The amount of insulin you have “on board” (injected, pumped, or inhaled) during activities impacts how likely you are to go low. When your insulin levels are higher, you use more blood glucose during the activity. This effect is compounded by how doses of insulin are absorbed—the insulin peaks later and lasts longer when you take more rapid-acting insulin (3). What’s more, the blood flow to your skin increases when you’re working out, which can speed up insulin absorption (from where it was injected or pumped), which makes you more likely to get low (4). You want to reduce the doses of insulin you take within two to three hours of exercising or lower your basal rates on your pump around exercise; it also may help to exercise more than three hours after you took any mealtime or correction insulin.
To avoid going low, you may need to eat more, monitor your glucose more frequently, and be more careful when you’re exercising in the heat, as that can speed up glucose use and cause you to go low and get dehydrated more easily. When you try a new or unusual activity, you’re more likely to get low until your body adapts to it (known as a “training effect”). Once you’re more trained, your body can switch to using slightly more fat and less carbohydrate (blood glucose included), which keeps your glucose levels more stable during that activity. Training is very specific, though, and this effect only works on the activity you have adapted to doing.
It is also possible to go low after you work out and not just during the activity. If you use up a lot of the glucose stored in your muscles (glycogen) while active, your body will remain more insulin sensitive for hours to days afterward, which can cause you to get low when you’re not expecting it—like during the middle of the night when it’s really inconvenient and harder to detect and treat quickly. Doing repeated interval workouts or intense resistance training can really use a lot of glycogen and raise your risk of later-onset lows (5). You will likely need to monitor more often after and possibly cut back on your insulin or eat more food (particularly carbohydrates) to prevent them.
Finally, you should know that most people with type 1 diabetes have impaired hormonal responses to going low, meaning that your body releases less of glucose-raising hormones like adrenaline and glucagon that helps your body recover from hypoglycemia. Having a prior low or exercising may make your responses to the next low (or exercise bout) even more blunted, so just be on the lookout for lows that can sneak up on you around times of activity. While it is possible to be active safely and effectively regardless, it may take more vigilance and a period of trial and error to get it right. You’ve got this!

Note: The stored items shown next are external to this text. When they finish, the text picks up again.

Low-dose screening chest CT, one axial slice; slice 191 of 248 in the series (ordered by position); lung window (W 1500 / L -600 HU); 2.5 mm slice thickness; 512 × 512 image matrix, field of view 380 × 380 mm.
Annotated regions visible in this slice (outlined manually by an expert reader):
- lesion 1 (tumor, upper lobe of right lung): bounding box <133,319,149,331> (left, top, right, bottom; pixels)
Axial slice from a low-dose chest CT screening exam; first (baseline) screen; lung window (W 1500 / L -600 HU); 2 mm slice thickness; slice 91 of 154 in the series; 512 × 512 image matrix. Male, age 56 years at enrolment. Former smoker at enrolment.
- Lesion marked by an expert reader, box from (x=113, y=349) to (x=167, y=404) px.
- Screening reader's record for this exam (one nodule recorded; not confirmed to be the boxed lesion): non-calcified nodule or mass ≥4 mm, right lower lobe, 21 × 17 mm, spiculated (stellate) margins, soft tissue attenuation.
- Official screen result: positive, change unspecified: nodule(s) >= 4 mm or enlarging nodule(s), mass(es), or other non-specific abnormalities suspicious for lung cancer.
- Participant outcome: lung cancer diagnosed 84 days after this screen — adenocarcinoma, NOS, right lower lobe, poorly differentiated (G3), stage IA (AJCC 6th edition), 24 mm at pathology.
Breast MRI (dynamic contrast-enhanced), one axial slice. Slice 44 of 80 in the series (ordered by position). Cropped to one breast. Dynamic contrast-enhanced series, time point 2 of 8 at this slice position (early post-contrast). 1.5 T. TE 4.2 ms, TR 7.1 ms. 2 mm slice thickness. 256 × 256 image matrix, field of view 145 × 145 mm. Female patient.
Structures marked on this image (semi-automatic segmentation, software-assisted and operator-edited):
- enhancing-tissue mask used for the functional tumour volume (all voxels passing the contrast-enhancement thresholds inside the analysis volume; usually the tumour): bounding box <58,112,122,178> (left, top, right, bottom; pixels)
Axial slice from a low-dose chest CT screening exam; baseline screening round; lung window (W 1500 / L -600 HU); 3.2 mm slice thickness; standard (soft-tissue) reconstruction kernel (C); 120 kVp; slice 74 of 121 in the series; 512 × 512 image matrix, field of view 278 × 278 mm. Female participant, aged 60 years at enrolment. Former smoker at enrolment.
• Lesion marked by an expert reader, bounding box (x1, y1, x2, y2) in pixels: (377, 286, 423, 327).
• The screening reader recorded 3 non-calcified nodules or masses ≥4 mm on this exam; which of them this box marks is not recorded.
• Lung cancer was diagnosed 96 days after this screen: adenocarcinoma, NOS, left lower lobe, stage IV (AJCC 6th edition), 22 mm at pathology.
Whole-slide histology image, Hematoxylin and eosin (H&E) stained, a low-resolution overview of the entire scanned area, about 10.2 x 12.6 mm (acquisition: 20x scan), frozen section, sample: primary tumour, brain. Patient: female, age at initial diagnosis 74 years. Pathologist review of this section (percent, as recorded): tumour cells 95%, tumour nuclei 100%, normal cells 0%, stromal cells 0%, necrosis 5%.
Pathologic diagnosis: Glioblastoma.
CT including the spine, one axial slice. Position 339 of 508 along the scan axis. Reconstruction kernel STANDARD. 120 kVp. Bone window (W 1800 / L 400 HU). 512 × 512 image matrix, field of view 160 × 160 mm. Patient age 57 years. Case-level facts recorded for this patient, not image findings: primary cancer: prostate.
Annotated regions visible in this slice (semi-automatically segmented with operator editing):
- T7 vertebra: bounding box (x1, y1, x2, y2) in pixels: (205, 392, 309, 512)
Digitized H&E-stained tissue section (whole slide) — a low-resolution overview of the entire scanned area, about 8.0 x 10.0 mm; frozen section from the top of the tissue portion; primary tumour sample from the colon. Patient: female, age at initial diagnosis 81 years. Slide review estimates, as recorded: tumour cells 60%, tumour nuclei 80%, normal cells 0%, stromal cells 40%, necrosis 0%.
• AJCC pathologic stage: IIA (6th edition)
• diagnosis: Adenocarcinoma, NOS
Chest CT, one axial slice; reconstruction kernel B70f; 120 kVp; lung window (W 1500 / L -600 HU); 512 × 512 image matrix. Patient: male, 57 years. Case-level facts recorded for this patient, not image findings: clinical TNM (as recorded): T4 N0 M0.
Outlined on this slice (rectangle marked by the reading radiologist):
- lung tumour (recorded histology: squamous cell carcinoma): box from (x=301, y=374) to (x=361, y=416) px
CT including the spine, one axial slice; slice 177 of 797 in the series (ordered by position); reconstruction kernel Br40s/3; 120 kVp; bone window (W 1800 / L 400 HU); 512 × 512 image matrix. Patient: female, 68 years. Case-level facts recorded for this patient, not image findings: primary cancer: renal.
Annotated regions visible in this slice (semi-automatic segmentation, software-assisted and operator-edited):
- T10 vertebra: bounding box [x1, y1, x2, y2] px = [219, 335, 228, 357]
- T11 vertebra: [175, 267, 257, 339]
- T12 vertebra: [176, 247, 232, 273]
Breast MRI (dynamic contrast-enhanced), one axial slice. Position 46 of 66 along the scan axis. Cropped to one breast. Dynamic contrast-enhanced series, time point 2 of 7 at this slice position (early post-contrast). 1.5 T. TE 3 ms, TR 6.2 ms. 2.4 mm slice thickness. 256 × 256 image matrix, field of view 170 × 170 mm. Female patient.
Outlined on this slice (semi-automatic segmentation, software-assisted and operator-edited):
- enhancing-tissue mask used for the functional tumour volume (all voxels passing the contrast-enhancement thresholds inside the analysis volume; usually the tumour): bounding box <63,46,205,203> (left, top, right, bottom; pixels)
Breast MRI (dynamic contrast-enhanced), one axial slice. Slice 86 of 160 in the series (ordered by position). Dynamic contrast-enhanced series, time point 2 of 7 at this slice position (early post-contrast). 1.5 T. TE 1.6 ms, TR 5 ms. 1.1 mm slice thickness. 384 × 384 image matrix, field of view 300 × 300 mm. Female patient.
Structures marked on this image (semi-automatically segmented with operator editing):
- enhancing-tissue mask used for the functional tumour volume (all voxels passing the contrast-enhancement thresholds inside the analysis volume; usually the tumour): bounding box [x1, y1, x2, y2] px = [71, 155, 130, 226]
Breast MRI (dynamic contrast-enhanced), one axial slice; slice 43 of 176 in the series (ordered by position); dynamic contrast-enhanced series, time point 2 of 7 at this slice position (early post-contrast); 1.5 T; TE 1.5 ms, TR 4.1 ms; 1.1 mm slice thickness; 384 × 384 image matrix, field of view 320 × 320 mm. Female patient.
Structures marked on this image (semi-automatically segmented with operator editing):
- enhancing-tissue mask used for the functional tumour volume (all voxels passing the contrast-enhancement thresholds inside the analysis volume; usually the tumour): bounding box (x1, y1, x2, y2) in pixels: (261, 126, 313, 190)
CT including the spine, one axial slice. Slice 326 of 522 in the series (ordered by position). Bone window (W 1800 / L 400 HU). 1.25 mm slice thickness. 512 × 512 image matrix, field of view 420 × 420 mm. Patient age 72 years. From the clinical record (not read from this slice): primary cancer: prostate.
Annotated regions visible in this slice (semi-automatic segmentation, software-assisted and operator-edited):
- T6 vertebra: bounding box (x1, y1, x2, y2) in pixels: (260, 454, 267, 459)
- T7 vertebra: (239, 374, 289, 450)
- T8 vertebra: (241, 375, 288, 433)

1. Yardley JE. Reassessing the evidence: prandial state dictates glycaemic responses to exercise in individuals with type 1 diabetes to a greater extent than intensity. Diabetologia. Aug 18 2022. doi: 10.1007/s00125-022-05781-8.
2. Steineck IIK, Ranjan AG, Schmidt S, Norgaard K. Time spent in hypoglycemia is comparable when the same amount of exercise is performed 5 or 2 days weekly: a randomized crossover study in people with type 1 diabetes. BMJ Open Diabetes Res Care. 2021;9(1):e001919.
3. Nosek L, Roggen K, Heinemann L, Gottschalk C, Kaiser M, Arnolds S, et al. Insulin aspart has a shorter duration of action than human insulin over a wide dose-range. Diabetes Obes Metab. 2013;15(1):77-83.
4. Koivisto VA, Felig P. Effects of leg exercise on insulin absorption in diabetic patients. N Engl J Med. 1978;298(2):79-83.
5. Joy NG, Tate DB, Davis SN. Counterregulatory responses to hypoglycemia differ between glimepiride and glyburide in non diabetic individuals. Metabolism. 2015;64(6):729-37.